Fig 19 Mean oxide thickness for aluminum powders

Spherical powders, atomized in an inert gas, contain substantially less oxygen compared to air-atomized powders. This is in part due to the smaller specific surface area of these powders. However, when compared to the mean oxide thickness, the oxide is actually between 2 and 5 nm thinner with relatively little dependence on the size of the powder.

While the mean oxide thickness is useful for comparison between different powders, it does not provide any information on the nature of the oxide skin. Indeed, recent observations have indicated that the oxide on aluminum powders is not a uniform thickness (Fig. 20). Most of the surface is covered with a thin oxide film with interspersed high hills up to 20 nm thickness (Fig. 21). The high hills represent the oxide that forms at discrete nucleation sites while the droplet is still in the molten state. As noted above, the distortion of the droplets by the nuclei is considered to be the cause of the irregular morphology of the air-atomized powders. The space between the mounts is covered by a thin skin that mostly forms in the solid state. A similar description has been offered for alloyed powders. The greater mean thickness observed in coarser air-atomized powders is consistent with this mechanism because they will have spent a longer period in the molten state exposed to oxygen.

Fig. 20 Simplified model of nonuniform oxide layer consisting of thick islands on a thin skin

Fig. 21 Model of oxide formed on gas-atomized Al5Mn6Cr powder particle. (a) In the as-atomized state. (b) After exposure to a humid atmosphere. Source: Ref 24

Temperature of the metal would obviously have a bearing on the amount of oxide formed in powders. The results relate to material obtained in regular atomizing conditions with a superheat of 150 to 200 °C. If higher temperatures were to be employed, higher oxide levels would be expected.

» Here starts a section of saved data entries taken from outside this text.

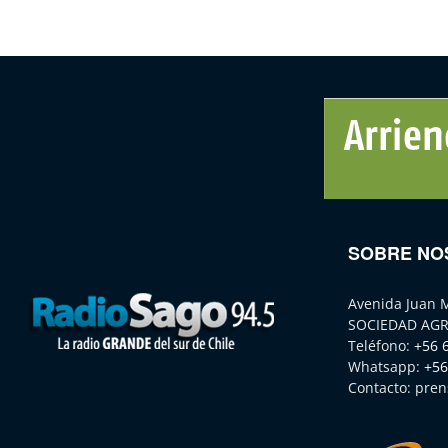
SOBRE NO
Avenida Juan 
SOCIEDAD AGR
Teléfono:
+56 
Whatsapp:
+56
Contacto:
pren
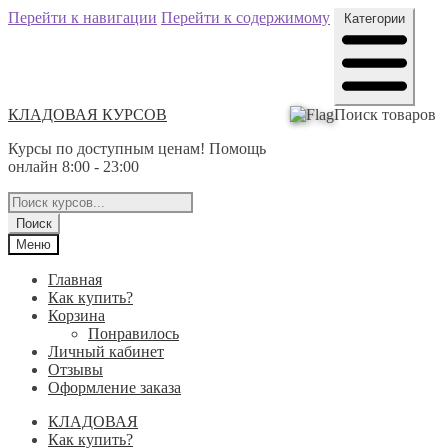
Перейти к навигации
Перейти к содержимому
Категории
КЛАДОВАЯ КУРСОВ
Поиск товаров
Курсы по доступным ценам! Помощь
онлайн 8:00 - 23:00
Поиск
Меню
Главная
Как купить?
Корзина
Понравилось
Личный кабинет
Отзывы
Оформление заказа
КЛАДОВАЯ
Как купить?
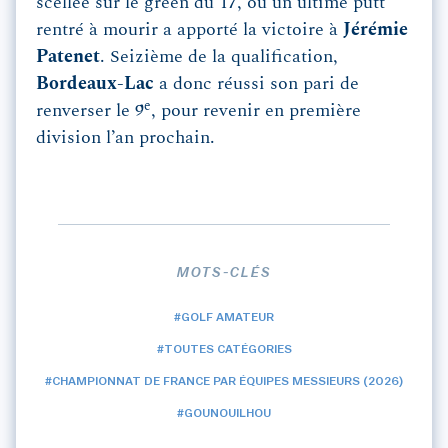
scellée sur le green du 17, où un ultime putt
rentré à mourir a apporté la victoire à
Jérémie
Patenet
. Seizième de la qualification,
Bordeaux-Lac
a donc réussi son pari de
e
renverser le 9
, pour revenir en première
division l’an prochain.
MOTS-CLÉS
#GOLF AMATEUR
#TOUTES CATÉGORIES
#CHAMPIONNAT DE FRANCE PAR ÉQUIPES MESSIEURS (2026)
#GOUNOUILHOU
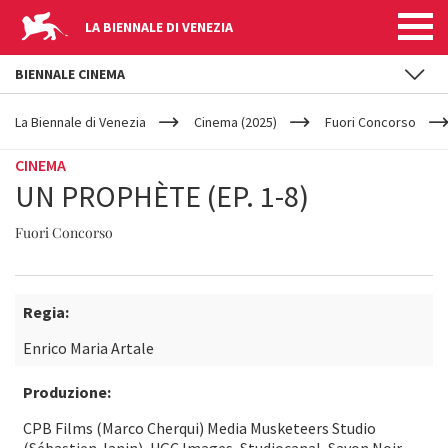
LA BIENNALE DI VENEZIA
BIENNALE CINEMA
YOUR
Salta al contenuto principale
ARE
La Biennale di Venezia
Cinema (2025)
Fuori Concorso
HERE
CINEMA
UN PROPHÈTE (EP. 1-8)
Fuori Concorso
Regia:
Enrico Maria Artale
Produzione:
CPB Films (Marco Cherqui) Media Musketeers Studio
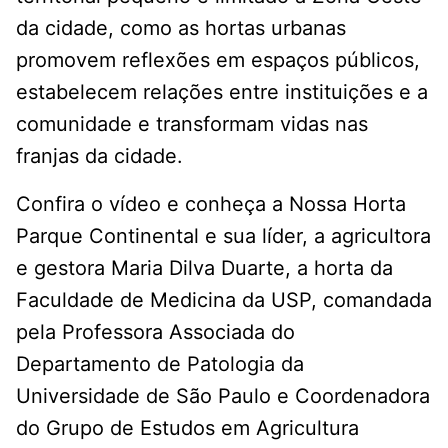
da cidade, como as hortas urbanas
promovem reflexões em espaços públicos,
estabelecem relações entre instituições e a
comunidade e transformam vidas nas
franjas da cidade.
Confira o vídeo e conheça a Nossa Horta
Parque Continental e sua líder, a agricultora
e gestora Maria Dilva Duarte, a horta da
Faculdade de Medicina da USP, comandada
pela Professora Associada do
Departamento de Patologia da
Universidade de São Paulo e Coordenadora
do Grupo de Estudos em Agricultura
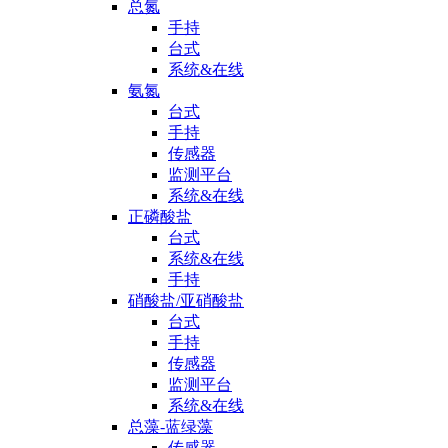
总氮
手持
台式
系统&在线
氨氮
台式
手持
传感器
监测平台
系统&在线
正磷酸盐
台式
系统&在线
手持
硝酸盐/亚硝酸盐
台式
手持
传感器
监测平台
系统&在线
总藻-蓝绿藻
传感器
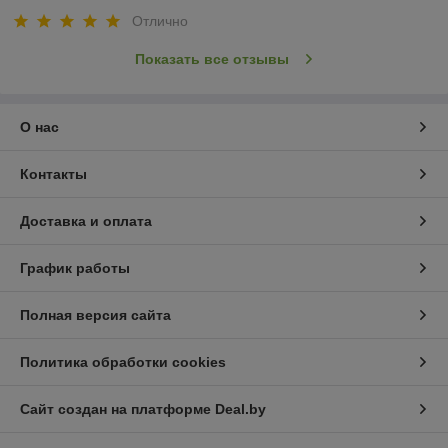
Отлично
Показать все отзывы
О нас
Контакты
Доставка и оплата
График работы
Полная версия сайта
Политика обработки cookies
Сайт создан на платформе Deal.by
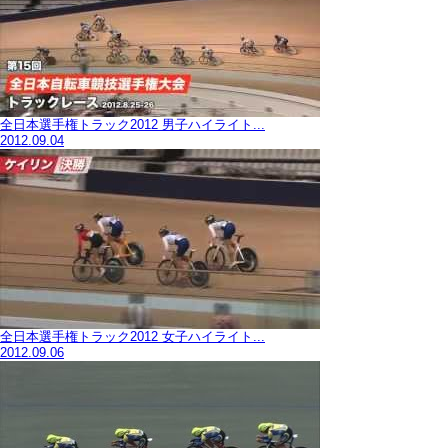
全日本選手権トラック2012 男子ハイライト...
2012.09.04
全日本選手権トラック2012 女子ハイライト...
2012.09.06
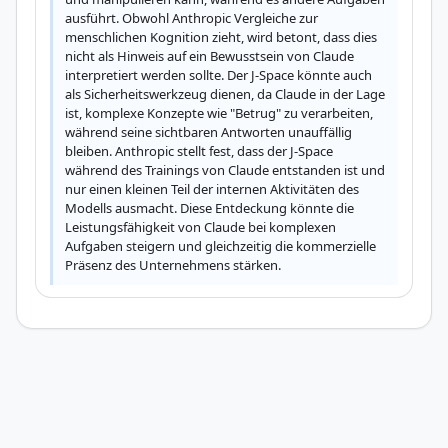
ausführt. Obwohl Anthropic Vergleiche zur 
menschlichen Kognition zieht, wird betont, dass dies 
nicht als Hinweis auf ein Bewusstsein von Claude 
interpretiert werden sollte. Der J-Space könnte auch 
als Sicherheitswerkzeug dienen, da Claude in der Lage 
ist, komplexe Konzepte wie "Betrug" zu verarbeiten, 
während seine sichtbaren Antworten unauffällig 
bleiben. Anthropic stellt fest, dass der J-Space 
während des Trainings von Claude entstanden ist und 
nur einen kleinen Teil der internen Aktivitäten des 
Modells ausmacht. Diese Entdeckung könnte die 
Leistungsfähigkeit von Claude bei komplexen 
Aufgaben steigern und gleichzeitig die kommerzielle 
Präsenz des Unternehmens stärken.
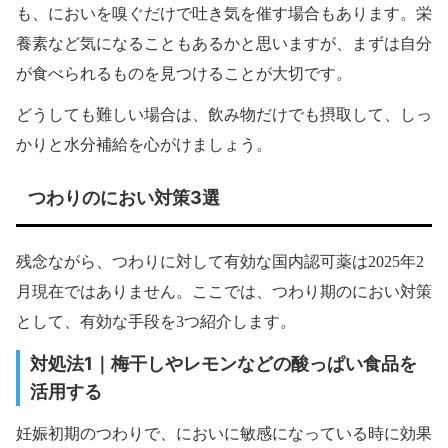
も、においを嗅ぐだけで吐き気を催す場合もあります。栄
養素など気になることもあるかと思いますが、まずは自分
が食べられるものを見つけることが大切です。
どうしても難しい場合は、飲み物だけでも摂取して、しっ
かりと水分補給を心がけましょう。
つわりのにおい対策3選
残念ながら、つわりに対して有効な国内認可薬は2025年2
月現在ではありません。ここでは、つわり期のにおい対策
として、有効な手段を3つ紹介します。
対処法1｜梅干しやレモンなどの酸っぱい食品を
活用する
妊娠初期のつわりで、においに敏感になっている時に効果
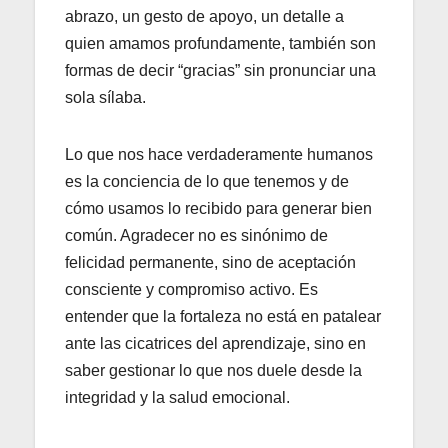
abrazo, un gesto de apoyo, un detalle a
quien amamos profundamente, también son
formas de decir “gracias” sin pronunciar una
sola sílaba.
Lo que nos hace verdaderamente humanos
es la conciencia de lo que tenemos y de
cómo usamos lo recibido para generar bien
común. Agradecer no es sinónimo de
felicidad permanente, sino de aceptación
consciente y compromiso activo. Es
entender que la fortaleza no está en patalear
ante las cicatrices del aprendizaje, sino en
saber gestionar lo que nos duele desde la
integridad y la salud emocional.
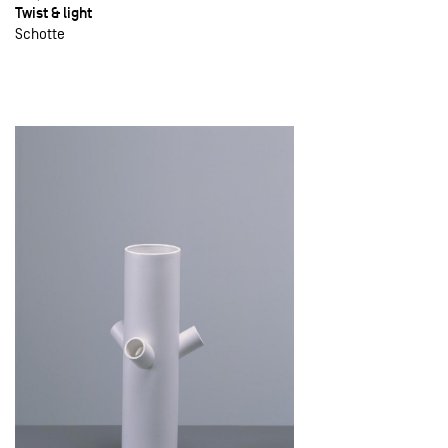
Twist & light
Schotte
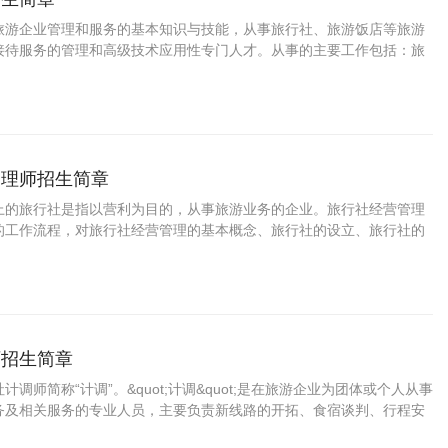
旅游企业管理和服务的基本知识与技能，从事旅行社、旅游饭店等旅游
接待服务的管理和高级技术应用性专门人才。从事的主要工作包括：旅
管理与服务技能。
管理师招生简章
上的旅行社是指以营利为目的，从事旅游业务的企业。旅行社经营管理
的工作流程，对旅行社经营管理的基本概念、旅行社的设立、旅行社的
行社的人力资源管理、财务管理、质量管理、风险管理等内容精通的经
师招生简章
调师简称“计调”。&quot;计调&quot;是在旅游企业为团体或个人从事
务及相关服务的专业人员，主要负责新线路的开拓、食宿谈判、行程安
经营管理工作，是在旅行社内部安排旅游团在食、住、行、游、购、娱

The surface of the aluminum powder is hygroscopic and will react with moisture to form Al(OH)3 by hydration of the oxide and corrosion of the metallic aluminum especially in fine powders. A minimum relative humidity of 60% is needed for hydration promoted by prolonged exposure to moisture and temperature. The presence of manganese and chromium has been found to sharply decrease the formation of Al(OH)3 in alloyed powders.